〈しかしその小泉総理も「心ならずも戦地で亡くなった英霊」と表現していた。私はそれが心のどこかで引っかかっていたが、3.11でそうではないと得心した。
福島第一原発の事故の時、決死の覚悟で放水活動に向かった消防士のもとへ「日本の救世主になってください」とメールを送った奥さん。南三陸町で津波が来る瞬間まで「避難してください」と防災無線を担当していた25才の女性。
彼らは「心ならずの」の(原文ママ)行動だったのか。そうではないだろう。本当に公に尽くす無私の行動だろう。
英霊たちもやはり、天皇陛下のため、国のために散っていた。それは「心ならず」ではなく無私の心、つまり愛国の情だろう。
靖国に参拝した小泉総理でさえ、やはり戦後レジュームの中で洗脳されていたのではないか。私は3.11を経てそれを考えた。
やはり東日本大震災は「このままでは日本は滅びる。日本人よ目を覚ませ!」という天からの警告であったではないか。〉
ようするに、3.11の大震災は日本人が戦後レジュームに洗脳されているせいで起きたことであり、愛国心を失くしたことへの天罰だと言うのだ。

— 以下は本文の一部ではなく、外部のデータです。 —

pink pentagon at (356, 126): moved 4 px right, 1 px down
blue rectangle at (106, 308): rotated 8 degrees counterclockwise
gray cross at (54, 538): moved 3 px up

正直、この文章を初めて目にした時は、あまりのひどさに信じられなかった。あの悲惨きわまりない災害、そして被災者の絶望を目の当たりにしながら、まるで被災者の側に責任があるかのような言葉を平気で吐く神経。自分の政治的主張を展開するために、未曾有の災害までをも政治利用しようとする卑劣さ。いくら、「国民の命より国家を守るのが総理大臣の仕事」と明言した安倍首相の一番のオトモダチとはいえ、この男はどこまで国民をバカにすれば気がすむのだろう。
3・11については石原慎太郎も同様の発言をしていたが、下村の悪質さは石原の比はない。
しかも、もっと恐ろしいのは、「天からのお告げ」「天からの警告」などというオカルチックな単語だ。
これらはおそらく比喩ではない。下村はこれまでも過去に「EM菌」「ナノ純金除染」「親学」「予言者ジュセリーノ」など、科学的根拠のまったくないオカルト思想を信奉し、絶賛してきた。これらの発言はそのオカルト思想から出てきた“本気”の発想だと考えるべきだろう。